Further exclusions were made during data processing. Five children diagnosed with both ASD and ADHD were excluded to eliminate potential confounds from comorbid developmental disorders. Additionally, participants with an intelligence quotient below 70, as assessed by the Wechsler Intelligence Scale for Children—Fourth Edition, were excluded to control for borderline intellectual disability. Previous studies suggest that scores more than 1 standard deviations from the population mean are likely to indicate tendency of clinically and functionally abnormalities^29^. In a previous study^30^, the average inattention scores for the ADHD and TD groups were 11.22 (SD = 5.17) and 6.89 (SD = 3.67), respectively. ADHD participants with inattention scores 1 SD below the group mean (≤ 5) were excluded. TD children were excluded if their inattention score exceeded 1 SD above the TD group mean (≥ 10), or if their total K-ARS score exceeded the typical age-normed range (≥ 18, corresponding to 1 SD above the normative average).
Participants were excluded if they failed the eye-tracker calibration (n = 9) or if their average visual deviation exceeded 2° during the validation trial (n = 5), even if initial calibration was successful. Although no sessions were terminated due to participant difficulty, data from one child in each group were lost due to equipment failure and were excluded. Figure 1 presents the overall flow chart.
The final sample consisted of 45 children: 19 with ADHD and 27 TD children. Among the children with ADHD, 12 had never taken medication, while the others had been on medication for periods ranging from 7 days to 2 years and 4 months. To control for the effects of medication, all participants were required to refrain from taking their medication on the day of the experiment. This study was approved by the Central Research Facilities Research Ethics Board of the Ulsan National Institute of Science and Technology (UNISTIRB-20–62-A). All research procedures were performed in accordance with the relevant guidelines and regulations, including the Declaration of Helsinki. Written informed consent was obtained from the parents or legal guardians of all participants prior to their participation in the study.

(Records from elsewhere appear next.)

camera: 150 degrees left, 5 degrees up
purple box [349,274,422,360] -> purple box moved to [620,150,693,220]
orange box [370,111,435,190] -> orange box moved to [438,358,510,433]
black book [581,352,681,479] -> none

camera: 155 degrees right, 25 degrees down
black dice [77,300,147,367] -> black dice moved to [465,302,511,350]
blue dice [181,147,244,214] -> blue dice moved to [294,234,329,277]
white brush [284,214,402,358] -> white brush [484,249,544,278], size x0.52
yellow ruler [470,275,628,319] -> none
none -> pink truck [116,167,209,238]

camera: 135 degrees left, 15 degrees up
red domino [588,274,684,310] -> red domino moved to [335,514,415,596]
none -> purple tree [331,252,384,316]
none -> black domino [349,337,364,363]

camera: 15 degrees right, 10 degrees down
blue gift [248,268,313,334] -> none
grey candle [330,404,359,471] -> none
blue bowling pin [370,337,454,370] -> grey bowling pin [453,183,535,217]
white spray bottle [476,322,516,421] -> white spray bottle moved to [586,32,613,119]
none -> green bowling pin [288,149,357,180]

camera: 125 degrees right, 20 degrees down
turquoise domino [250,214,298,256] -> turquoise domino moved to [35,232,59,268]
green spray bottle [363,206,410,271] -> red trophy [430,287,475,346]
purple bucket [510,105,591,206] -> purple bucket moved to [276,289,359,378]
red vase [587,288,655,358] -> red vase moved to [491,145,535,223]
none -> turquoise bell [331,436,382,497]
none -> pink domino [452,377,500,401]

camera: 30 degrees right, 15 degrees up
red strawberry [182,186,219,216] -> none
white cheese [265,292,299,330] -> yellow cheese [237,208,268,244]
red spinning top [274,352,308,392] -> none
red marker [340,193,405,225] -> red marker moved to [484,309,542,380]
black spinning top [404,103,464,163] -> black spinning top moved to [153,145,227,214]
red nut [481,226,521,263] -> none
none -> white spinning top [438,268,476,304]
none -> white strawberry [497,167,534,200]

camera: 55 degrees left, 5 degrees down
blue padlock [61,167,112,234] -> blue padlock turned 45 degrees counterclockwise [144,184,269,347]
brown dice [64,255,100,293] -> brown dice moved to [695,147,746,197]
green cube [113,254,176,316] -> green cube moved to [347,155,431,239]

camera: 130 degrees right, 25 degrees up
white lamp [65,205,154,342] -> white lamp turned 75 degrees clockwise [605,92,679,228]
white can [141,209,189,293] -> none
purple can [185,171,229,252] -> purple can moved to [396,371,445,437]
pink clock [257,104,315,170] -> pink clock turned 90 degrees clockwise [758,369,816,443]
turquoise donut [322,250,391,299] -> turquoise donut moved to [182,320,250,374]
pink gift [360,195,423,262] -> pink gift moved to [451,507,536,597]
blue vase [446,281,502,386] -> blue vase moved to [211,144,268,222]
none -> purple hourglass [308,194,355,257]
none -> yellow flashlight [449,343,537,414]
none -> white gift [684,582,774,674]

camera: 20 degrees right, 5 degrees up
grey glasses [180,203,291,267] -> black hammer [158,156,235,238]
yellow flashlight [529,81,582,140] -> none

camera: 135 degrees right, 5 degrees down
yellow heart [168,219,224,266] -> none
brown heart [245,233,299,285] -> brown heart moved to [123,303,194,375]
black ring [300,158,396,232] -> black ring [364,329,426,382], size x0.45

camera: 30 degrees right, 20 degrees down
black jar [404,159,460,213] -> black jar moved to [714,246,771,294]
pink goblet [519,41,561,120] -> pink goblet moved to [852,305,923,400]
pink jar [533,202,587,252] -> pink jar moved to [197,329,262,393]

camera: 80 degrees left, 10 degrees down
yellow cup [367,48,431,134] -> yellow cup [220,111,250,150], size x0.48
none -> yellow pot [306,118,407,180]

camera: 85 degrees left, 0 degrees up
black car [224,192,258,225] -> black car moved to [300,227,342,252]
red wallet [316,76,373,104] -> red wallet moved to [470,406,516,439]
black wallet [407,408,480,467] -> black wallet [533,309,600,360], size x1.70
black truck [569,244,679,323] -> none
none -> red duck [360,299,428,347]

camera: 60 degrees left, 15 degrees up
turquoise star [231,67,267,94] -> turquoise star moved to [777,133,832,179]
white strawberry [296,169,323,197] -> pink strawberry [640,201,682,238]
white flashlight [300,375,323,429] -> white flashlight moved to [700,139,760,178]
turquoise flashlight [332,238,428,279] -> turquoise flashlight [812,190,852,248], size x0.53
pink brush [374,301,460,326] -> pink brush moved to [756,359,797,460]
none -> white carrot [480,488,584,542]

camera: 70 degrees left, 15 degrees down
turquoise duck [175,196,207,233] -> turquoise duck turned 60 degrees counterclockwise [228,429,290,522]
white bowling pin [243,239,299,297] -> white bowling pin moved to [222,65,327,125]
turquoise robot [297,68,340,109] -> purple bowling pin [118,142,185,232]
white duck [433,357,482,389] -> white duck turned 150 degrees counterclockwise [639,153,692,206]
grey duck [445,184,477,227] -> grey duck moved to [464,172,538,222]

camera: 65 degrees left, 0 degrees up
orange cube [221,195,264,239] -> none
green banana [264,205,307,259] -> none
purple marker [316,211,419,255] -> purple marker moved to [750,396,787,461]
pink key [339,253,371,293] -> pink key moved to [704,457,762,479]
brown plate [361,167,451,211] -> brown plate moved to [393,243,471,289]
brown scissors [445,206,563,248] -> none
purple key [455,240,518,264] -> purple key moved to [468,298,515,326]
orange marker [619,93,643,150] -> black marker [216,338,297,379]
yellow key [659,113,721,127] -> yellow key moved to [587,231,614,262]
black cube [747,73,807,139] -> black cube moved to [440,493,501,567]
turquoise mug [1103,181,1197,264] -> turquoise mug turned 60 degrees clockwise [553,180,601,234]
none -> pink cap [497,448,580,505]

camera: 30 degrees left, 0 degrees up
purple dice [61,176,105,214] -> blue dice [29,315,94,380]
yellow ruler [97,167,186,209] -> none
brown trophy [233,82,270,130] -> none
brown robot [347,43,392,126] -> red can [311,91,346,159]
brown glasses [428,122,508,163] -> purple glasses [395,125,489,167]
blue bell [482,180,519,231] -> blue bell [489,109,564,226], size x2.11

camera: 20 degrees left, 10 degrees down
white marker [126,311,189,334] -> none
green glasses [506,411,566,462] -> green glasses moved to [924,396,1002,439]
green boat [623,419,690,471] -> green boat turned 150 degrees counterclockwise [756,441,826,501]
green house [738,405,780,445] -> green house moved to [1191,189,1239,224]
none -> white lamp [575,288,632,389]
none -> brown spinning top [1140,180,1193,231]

Fig. 1. Flowchart of study participants and eligibility.
Measurement
Additional exclusion criteria were implemented through self-reported surveys and clinical diagnoses to ensure eligibility in both clinical and nonclinical groups. The KARS was used as a primary screening tool. The scale includes two subscales: inattention and hyperactivity/impulsivity. As the study focused on recruiting children with ADHD who exhibited minimal hyperactivity, inattention scores were used as the primary screening criterion as described in 2.1. Participants. KARS scores were also used as predictor variables to assess group differences.
The Childhood Autism Rating Scale (CARS) was used to screen for autism-related symptoms that might affect performance on the eye-tracking task (Cronbach’s alpha = 0.87). CARS is a widely used screening tool applicable regardless of age or cognitive ability. Participants with a total score of 37 or higher were considered to be at high risk for autism and were excluded from the study^31^. However, none of the participants exceeded this cutoff.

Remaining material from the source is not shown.